$2^n \geq n + 1$, for all $n \geq 1$
So I know that first I should use 1, which I did to make sure step 1 holds. $$2 ^ 1 \geq 1 + 1\\2 \geq 2\\ \mathsf{TRUE}$$
After I figure this out, I know I am then supposed to assume it true for $k$, so I get $2 ^ k \geq k + 1$, but its the whole $k+1$ step that completely looses me. Where would I do from here? I am assuming that I have to get $2 ^ k \geq k + 1$ to equal $2 ^{k+1} \geq k+1 + 1$, but am not sure how to get there.
On
$2^{k+1}=2^k\cdot 2=2^k+2^k\ge(k+1)+1=k+2$ by using induction hypothesis $2^k\ge k+1$ and $2^k\ge 1$
On
You are off to a great start.
So, assuming that $2^k\geq k+1$ then: $$\begin{align}&\quad 2^{k+1} \\[1ex]&= 2(2^k) \\[1ex]&\geq 2(k+1) \tag 1 \\[1ex]&= (k+1)+(k+1)\\[1ex]&\geq (k+1)+1 \tag 2\end{align}$$
Can you justify these steps?
Then you have that $\forall k\geq 1: \Big(\big(2^k\geq k+1\big) ~\implies~\big(2^{k+1}\geq (k+1)+1\big)\Big)$ and $2^1\geq 1+1$ so...

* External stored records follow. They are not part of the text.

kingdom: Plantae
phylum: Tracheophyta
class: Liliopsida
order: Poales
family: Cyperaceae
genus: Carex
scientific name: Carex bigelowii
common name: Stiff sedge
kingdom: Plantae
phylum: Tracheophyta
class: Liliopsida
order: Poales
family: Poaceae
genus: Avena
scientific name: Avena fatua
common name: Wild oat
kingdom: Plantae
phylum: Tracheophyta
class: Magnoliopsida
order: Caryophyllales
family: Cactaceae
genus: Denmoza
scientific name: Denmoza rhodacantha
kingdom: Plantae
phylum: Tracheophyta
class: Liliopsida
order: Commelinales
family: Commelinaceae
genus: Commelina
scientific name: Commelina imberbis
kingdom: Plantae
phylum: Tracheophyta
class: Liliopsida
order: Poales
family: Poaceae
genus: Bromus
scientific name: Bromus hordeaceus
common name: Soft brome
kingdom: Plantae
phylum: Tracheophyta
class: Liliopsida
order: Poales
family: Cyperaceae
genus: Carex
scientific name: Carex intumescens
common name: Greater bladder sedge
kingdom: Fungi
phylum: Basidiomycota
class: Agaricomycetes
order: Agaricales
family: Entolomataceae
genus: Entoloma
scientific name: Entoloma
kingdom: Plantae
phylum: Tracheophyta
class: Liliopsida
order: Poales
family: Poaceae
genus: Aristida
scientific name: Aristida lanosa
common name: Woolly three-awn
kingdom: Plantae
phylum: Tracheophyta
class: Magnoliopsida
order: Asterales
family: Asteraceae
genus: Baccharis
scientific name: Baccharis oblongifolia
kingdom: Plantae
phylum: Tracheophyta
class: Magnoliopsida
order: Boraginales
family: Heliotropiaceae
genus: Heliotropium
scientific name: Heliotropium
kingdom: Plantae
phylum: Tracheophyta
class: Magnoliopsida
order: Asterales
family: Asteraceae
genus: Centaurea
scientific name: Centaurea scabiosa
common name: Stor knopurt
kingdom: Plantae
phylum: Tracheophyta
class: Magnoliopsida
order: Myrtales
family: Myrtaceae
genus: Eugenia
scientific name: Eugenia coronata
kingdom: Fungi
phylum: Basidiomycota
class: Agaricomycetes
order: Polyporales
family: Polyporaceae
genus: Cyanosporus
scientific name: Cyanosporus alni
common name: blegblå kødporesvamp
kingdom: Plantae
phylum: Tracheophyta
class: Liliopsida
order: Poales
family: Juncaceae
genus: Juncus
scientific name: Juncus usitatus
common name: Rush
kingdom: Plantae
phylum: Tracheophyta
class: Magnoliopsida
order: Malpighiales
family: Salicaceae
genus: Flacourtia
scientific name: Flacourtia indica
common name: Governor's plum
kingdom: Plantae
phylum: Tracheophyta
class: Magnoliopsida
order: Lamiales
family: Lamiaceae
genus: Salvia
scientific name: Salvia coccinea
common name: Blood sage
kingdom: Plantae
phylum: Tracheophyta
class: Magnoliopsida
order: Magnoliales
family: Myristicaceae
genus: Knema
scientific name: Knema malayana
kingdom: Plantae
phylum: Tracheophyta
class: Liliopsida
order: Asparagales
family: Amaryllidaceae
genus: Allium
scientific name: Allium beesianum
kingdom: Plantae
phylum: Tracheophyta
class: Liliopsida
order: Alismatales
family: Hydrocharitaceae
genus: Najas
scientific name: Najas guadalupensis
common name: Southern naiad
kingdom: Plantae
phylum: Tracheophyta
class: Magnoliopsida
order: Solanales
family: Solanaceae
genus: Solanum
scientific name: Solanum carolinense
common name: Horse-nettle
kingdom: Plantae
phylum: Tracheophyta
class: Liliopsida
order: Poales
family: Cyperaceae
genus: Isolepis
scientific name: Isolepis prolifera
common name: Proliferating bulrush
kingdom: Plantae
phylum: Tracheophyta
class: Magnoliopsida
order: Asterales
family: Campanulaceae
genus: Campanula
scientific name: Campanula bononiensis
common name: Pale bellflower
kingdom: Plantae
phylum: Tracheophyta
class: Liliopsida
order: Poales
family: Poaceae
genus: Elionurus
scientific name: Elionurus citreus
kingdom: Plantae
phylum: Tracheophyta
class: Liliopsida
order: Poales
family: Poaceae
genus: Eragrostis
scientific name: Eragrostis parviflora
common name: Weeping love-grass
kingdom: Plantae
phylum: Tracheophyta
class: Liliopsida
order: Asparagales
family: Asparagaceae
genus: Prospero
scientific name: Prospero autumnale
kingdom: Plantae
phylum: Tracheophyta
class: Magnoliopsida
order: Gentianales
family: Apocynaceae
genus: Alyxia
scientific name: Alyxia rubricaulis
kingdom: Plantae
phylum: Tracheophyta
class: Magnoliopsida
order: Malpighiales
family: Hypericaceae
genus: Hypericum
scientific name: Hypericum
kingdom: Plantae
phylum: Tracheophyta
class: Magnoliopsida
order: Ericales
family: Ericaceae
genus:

You want to show that $2^{k+1}\geq(k+1)+1$ using the induction hypothesis. This hypothesis concerns $2^k$, so you will want to make this term appear from $2^{k+1}$. Just remark that $2^{k+1}=2\cdot2^{k}$. Hence, using the induction hypothesis, you can infer $$ 2^{k+1}=2\cdot2^{k}\geq2\cdot(k+1)=2k+2\geq k+2=(k+1)+1 $$ which is what you wanted.